China Investment Corporation (CIC), a sovereign wealth fund responsible for managing the country’s foreign exchange reserves, has vowed to diversify its portfolio.
Interest in overseas investment has been on the rise in China, particularly since it became clear that the renminbi is no longer a one-way bet on appreciation.
Last year, CIC’s assets grew to $652 billion (€486.9 billion) from $575 billion and the fund achieved a 9.33% return, according to a fund report published last Friday.
Shanghai-based consultancy Z-Ben Advisors says the move to international investment will see CIC likely putting managers under scrutiny.
“Already an area of intense competition, with slight performance edges and blood-letting fee cuts dictating success, participating asset managers and would-be competitors will be disappointed to learn that, in our view, CIC is going to become even more picky (and even more stingy) when reviewing current and future partners,” the consultancy writes in a market note.

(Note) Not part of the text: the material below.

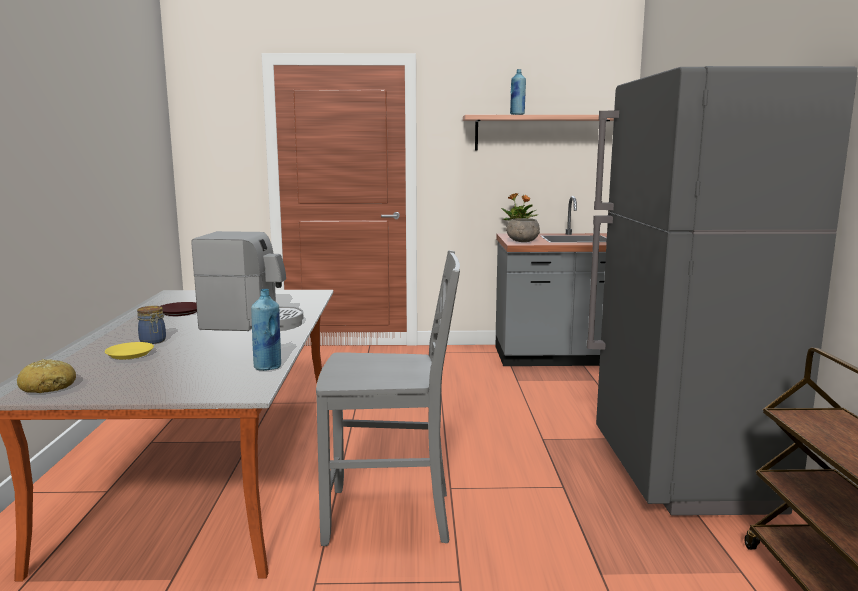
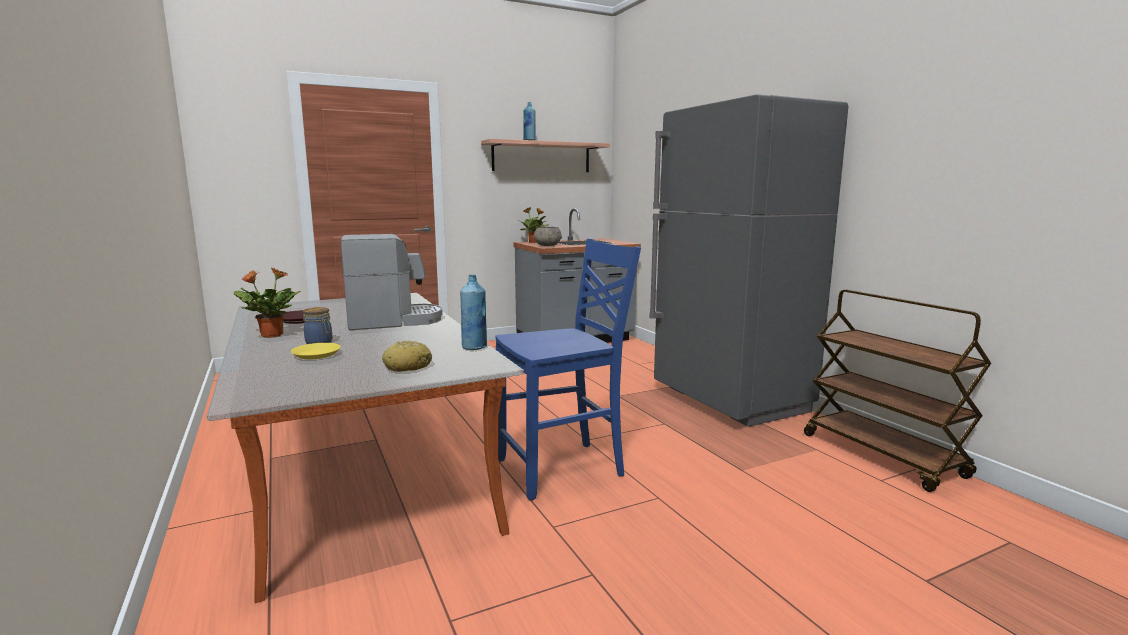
camera: 25 degrees left, 0 degrees up
(48, 387) = (283, 388): bread -> bread (408, 367)
(132, 327) = (271, 335): none -> potted plant
(391, 517) = (563, 468): grey chair -> blue chair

“It gets worse: funding and cash levels detailed in Friday’s report suggest that CIC is planning to rotate through asset classes (and managers) more flexibly and frequently than ever before.”
With a stated ambition to grow into a “respected, world-class sovereign wealth fund”, CIC says it has been engaging in international exchanges and cooperation.
Last year, its executives visited numerous countries and regions, and received more than 200 visiting delegations with a large number of government officials and executives from investment institutions.
“With these interactions, we strengthened communication with governments, business entities and all other stakeholders to demonstrate our policies and practices as a long-term financial investor making responsible investments based on market rules,” CIC says.
The fund also says that it endeavoured to mitigate the negative impact of investment protectionism and foster an open, fair and non-discriminatory environment for international investment.
The asset allocation decisions of sovereign wealth funds, like CIC, are closely watched among institutional investors in China, which tend to follow their decisions.
Ping An of China Asset Management (Hong Kong), which manages the overseas investment of one of China’s largest insurers, recently told Funds Europe’s sister publication Funds Global Asia
that it was exploring new overseas investment opportunities.